__Task details__:
Copy the lines exactly as they appear, from the first line of the records through the line containing "جوشکاری پلاستیک", both included.

*****

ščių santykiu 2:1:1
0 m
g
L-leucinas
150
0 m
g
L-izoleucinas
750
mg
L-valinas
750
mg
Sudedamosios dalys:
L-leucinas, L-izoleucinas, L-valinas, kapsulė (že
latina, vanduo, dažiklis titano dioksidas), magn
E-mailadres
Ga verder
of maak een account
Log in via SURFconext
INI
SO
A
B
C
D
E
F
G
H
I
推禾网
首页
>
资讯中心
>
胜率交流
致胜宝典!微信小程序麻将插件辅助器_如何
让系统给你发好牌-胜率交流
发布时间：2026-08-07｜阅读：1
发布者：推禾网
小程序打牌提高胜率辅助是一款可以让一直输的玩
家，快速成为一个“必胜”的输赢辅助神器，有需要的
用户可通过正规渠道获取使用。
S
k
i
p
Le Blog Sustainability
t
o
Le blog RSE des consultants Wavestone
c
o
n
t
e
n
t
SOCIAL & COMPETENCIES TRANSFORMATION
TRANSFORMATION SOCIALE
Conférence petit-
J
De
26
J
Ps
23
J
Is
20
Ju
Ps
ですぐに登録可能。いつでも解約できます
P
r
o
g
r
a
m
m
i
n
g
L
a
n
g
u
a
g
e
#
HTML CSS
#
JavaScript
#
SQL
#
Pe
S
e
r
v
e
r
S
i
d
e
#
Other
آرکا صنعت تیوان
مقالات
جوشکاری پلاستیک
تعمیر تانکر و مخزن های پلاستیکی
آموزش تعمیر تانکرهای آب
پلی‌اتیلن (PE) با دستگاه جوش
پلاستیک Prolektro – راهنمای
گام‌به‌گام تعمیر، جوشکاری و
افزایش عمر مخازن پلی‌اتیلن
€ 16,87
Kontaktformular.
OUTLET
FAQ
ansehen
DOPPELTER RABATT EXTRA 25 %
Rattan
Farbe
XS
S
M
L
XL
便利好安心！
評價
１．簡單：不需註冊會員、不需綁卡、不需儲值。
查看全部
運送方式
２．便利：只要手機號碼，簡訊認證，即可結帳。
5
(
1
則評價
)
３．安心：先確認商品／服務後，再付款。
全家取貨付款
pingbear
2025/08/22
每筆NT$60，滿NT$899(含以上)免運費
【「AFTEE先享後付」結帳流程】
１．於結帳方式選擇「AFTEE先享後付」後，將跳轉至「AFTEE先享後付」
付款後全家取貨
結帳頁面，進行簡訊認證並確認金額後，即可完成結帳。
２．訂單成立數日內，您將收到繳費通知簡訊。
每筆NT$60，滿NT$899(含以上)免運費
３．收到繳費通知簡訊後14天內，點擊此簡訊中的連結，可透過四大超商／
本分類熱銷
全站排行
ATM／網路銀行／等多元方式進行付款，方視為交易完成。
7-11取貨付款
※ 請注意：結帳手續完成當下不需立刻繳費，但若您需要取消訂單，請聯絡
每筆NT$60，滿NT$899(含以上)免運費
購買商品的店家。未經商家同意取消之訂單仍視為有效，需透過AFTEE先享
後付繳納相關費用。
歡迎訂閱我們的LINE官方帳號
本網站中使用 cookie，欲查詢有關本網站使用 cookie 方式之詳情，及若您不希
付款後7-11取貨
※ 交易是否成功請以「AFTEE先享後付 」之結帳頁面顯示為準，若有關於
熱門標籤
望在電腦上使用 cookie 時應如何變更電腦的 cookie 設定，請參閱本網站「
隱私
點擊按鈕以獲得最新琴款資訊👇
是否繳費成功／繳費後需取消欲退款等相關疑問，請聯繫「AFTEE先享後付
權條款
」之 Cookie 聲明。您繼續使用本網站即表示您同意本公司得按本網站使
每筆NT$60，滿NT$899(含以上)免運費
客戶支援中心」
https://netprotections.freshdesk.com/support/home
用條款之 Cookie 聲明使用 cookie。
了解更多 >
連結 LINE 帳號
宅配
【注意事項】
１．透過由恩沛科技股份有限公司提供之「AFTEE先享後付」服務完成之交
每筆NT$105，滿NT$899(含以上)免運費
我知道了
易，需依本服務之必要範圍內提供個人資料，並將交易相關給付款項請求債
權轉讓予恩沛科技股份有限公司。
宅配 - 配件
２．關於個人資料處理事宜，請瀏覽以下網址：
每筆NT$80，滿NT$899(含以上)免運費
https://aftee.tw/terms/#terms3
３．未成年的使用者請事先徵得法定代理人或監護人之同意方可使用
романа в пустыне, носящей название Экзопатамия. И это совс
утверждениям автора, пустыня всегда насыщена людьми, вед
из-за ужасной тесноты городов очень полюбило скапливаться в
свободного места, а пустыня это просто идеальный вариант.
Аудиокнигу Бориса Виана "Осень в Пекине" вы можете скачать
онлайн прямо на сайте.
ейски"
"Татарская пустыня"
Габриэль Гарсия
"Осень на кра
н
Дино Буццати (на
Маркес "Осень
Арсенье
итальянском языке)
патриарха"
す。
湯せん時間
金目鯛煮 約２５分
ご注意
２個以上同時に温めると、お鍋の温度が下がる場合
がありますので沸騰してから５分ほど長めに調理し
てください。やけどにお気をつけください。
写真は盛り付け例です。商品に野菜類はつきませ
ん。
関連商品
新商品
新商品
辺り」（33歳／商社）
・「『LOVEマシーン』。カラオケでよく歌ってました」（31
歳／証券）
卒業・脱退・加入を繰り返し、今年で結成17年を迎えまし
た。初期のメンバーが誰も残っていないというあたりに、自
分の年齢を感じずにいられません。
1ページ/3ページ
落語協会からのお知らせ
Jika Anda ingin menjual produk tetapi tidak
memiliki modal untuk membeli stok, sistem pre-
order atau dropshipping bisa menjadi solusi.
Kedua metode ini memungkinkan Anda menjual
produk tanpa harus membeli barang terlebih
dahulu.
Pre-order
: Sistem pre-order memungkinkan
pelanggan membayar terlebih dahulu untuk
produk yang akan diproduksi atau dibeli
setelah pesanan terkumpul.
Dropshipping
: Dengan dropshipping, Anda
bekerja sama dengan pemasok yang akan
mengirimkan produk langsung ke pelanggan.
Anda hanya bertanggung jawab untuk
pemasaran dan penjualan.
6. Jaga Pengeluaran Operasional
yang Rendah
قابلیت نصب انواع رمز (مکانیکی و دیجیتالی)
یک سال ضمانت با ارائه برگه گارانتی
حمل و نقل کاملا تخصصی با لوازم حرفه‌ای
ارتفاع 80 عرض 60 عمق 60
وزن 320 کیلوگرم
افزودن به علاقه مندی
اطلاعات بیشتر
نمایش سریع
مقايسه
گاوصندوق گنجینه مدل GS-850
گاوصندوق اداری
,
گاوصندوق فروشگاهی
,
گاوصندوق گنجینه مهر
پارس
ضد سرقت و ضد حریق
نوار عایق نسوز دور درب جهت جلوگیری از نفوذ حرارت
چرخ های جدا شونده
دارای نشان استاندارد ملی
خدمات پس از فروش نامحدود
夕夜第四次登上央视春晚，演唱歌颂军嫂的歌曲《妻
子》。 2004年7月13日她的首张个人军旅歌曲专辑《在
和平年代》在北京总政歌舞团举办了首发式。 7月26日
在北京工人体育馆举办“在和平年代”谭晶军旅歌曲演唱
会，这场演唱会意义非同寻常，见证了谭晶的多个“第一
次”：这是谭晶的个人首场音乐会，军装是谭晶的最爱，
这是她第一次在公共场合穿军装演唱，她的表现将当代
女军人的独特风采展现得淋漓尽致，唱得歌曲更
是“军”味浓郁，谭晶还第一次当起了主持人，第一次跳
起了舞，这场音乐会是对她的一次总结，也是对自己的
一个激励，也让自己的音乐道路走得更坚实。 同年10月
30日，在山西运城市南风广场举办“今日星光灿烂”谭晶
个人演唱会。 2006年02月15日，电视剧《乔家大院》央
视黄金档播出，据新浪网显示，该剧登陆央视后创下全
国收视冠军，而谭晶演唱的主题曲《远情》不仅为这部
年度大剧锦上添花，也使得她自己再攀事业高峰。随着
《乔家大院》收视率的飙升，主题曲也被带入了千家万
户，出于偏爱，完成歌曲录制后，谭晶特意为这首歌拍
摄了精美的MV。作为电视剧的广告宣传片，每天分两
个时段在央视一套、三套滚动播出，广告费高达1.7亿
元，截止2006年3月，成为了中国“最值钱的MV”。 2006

*****

__Written answer__:
ščių santykiu 2:1:1
0 m
g
L-leucinas
150
0 m
g
L-izoleucinas
750
mg
L-valinas
750
mg
Sudedamosios dalys:
L-leucinas, L-izoleucinas, L-valinas, kapsulė (že
latina, vanduo, dažiklis titano dioksidas), magn
E-mailadres
Ga verder
of maak een account
Log in via SURFconext
INI
SO
A
B
C
D
E
F
G
H
I
推禾网
首页
>
资讯中心
>
胜率交流
致胜宝典!微信小程序麻将插件辅助器_如何
让系统给你发好牌-胜率交流
发布时间：2026-08-07｜阅读：1
发布者：推禾网
小程序打牌提高胜率辅助是一款可以让一直输的玩
家，快速成为一个“必胜”的输赢辅助神器，有需要的
用户可通过正规渠道获取使用。
S
k
i
p
Le Blog Sustainability
t
o
Le blog RSE des consultants Wavestone
c
o
n
t
e
n
t
SOCIAL & COMPETENCIES TRANSFORMATION
TRANSFORMATION SOCIALE
Conférence petit-
J
De
26
J
Ps
23
J
Is
20
Ju
Ps
ですぐに登録可能。いつでも解約できます
P
r
o
g
r
a
m
m
i
n
g
L
a
n
g
u
a
g
e
#
HTML CSS
#
JavaScript
#
SQL
#
Pe
S
e
r
v
e
r
S
i
d
e
#
Other
آرکا صنعت تیوان
مقالات
جوشکاری پلاستیک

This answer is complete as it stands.